B.C. restaurants, pubs and bars are enduring steeper drops in sales than any other province, according to Statistics Canada data released Monday.
Industry advocates say that this is because it costs more to live in this province than in others, and the Bank of Canada's decision to keep interest rates at five per cent since July has crimped consumer budgets. Canada's five-per-cent interest rate is higher than any time since 2001.
The nation's number cruncher said today that, in seasonally adjusted terms, B.C. food services and drinking places saw a 6.9-per-cent decline, to $1.324 billion in January, compared with December. That drop towered over Saskatchewan's 2.3-per-cent drop in those sales in those months. The next highest percentage declines in those sales in those months among provinces was in Quebec (1.2 per cent) and Ontario (1.1 per cent).
January is a slow month for the restaurant sector, compared with December, when many hold holiday parties and people generally socialize more.
B.C.'s hospitality industry's struggles, however, also showed up on a year-over-year basis.
Compared with January 2023, B.C. restaurants, pubs and bars in January saw a 2.8-per-cent decline, on a seasonally adjusted basis. The only other province with a year-over-year monthly decline in sales for food services and drinks was Quebec, where sales fell 0.76-per-cent in January.
The year-over-year sales decline in B.C. comes despite some restaurant and bar owners able to charge higher prices. Food prices across Canada rose 5.1 per cent in that time period, while alcohol prices increased by about 5.3 per cent, according to Statistics Canada.
A recent Bank of Canada Business Outlook Survey, however, found that the share of businesses planning larger-than-normal price increases in the next year fell to 37 per cent in the fourth quarter of 2023, down from 42 per cent in the previous quarter.
"People are still going out, and people are still buying things from liquor retailers and others, but they're doing it less often," Alliance of Beverage Licensees executive director Jeff Guignard told BIV.
"When they do, they're spending a little less. Customers don't come in and tell us why they're spending less, but we know our costs have gone up for groceries and insurance and rent, and everything else."

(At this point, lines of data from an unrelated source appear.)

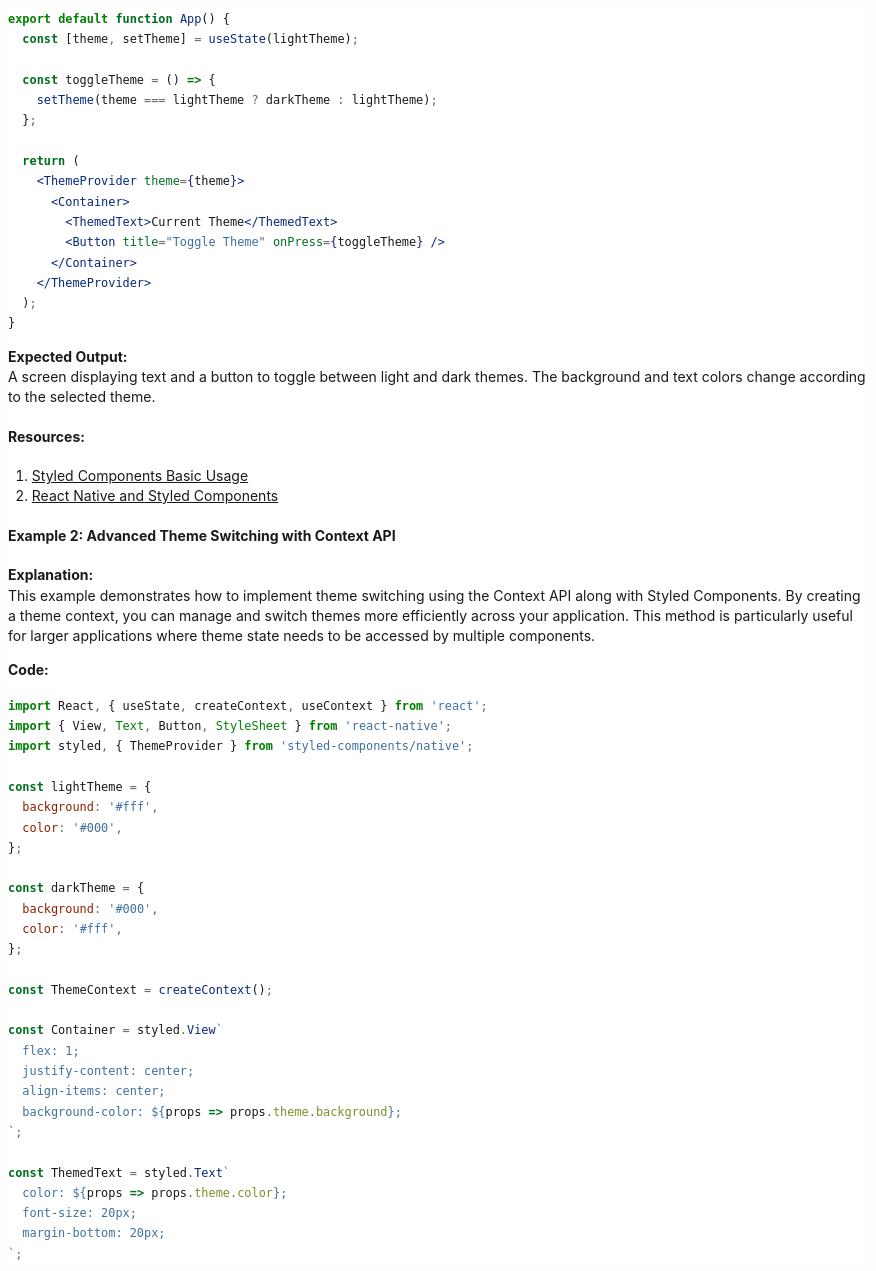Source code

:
 ```jsx
export default function App() {
  const [theme, setTheme] = useState(lightTheme);

  const toggleTheme = () => {
    setTheme(theme === lightTheme ? darkTheme : lightTheme);
  };

  return (
    <ThemeProvider theme={theme}>
      <Container>
        <ThemedText>Current Theme</ThemedText>
        <Button title="Toggle Theme" onPress={toggleTheme} />
      </Container>
    </ThemeProvider>
  );
}
```

**Expected Output:**  
A screen displaying text and a button to toggle between light and dark themes. The background and text colors change according to the selected theme.

#### Resources:
1. [Styled Components Basic Usage](https://styled-components.com/docs/basics#react-native)
2. [React Native and Styled Components](https://reactnative.dev/docs/styling#styled-components)

#### Example 2: Advanced Theme Switching with Context API
**Explanation:**  
This example demonstrates how to implement theme switching using the Context API along with Styled Components. By creating a theme context, you can manage and switch themes more efficiently across your application. This method is particularly useful for larger applications where theme state needs to be accessed by multiple components.

**Code:**
```jsx
import React, { useState, createContext, useContext } from 'react';
import { View, Text, Button, StyleSheet } from 'react-native';
import styled, { ThemeProvider } from 'styled-components/native';

const lightTheme = {
  background: '#fff',
  color: '#000',
};

const darkTheme = {
  background: '#000',
  color: '#fff',
};

const ThemeContext = createContext();

const Container = styled.View`
  flex: 1;
  justify-content: center;
  align-items: center;
  background-color: ${props => props.theme.background};
`;

const ThemedText = styled.Text`
  color: ${props => props.theme.color};
  font-size: 20px;
  margin-bottom: 20px;
`;

```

He said that one of the biggest days of the year in his sector is St. Patrick's Day. This year, fewer people went to bars on that day and those who did spent less and stayed out for a shorter time period, he added.
BC Restaurant and Foodservices Association CEO Ian Tostenson agreed with his assessment.
"We're seeing much more activity in happy hours, so the revenue is not there," he said. "You get the people but they are spending less."
He said he has spoken with several restaurant owners who said that while there can be a late afternoon boom in business, the number of customers who come in mid-evening for dinner is much lower than it was a year ago.
The pandemic-era shift in spending toward suburban restaurants, compared with those downtown, has started to reverse, Tostenson added. He said he thinks this might be an indication that people are starting to go back to downtown offices more often.
Both Tostenson and Guignard pointed to a Restaurants Canada report that cited Office of the Superintendent of Bankruptcy statistics showing that the number of restaurant bankruptcies in Canada jumped to 121 in January – the highest number of monthly bankruptcies in more than a decade and a 112-per-cent increase, compared with January 2023.
Tostenson had sounded a warning that between 10 and 14 per cent of the more than 15,000 restaurants in the province could close as a result of the federal government not extending its deadline for repaying CEBA loans past Jan. 18.
He said that while some restaurants have closed, many are continuing on for now, and may or may not be able to make required loan payments.
Another factor that could have played into lower B.C. food-service sales in January was that the province suffered unseasonably cold weather for much of a week in mid-January. That freeze also impacted Alberta and other parts of the country.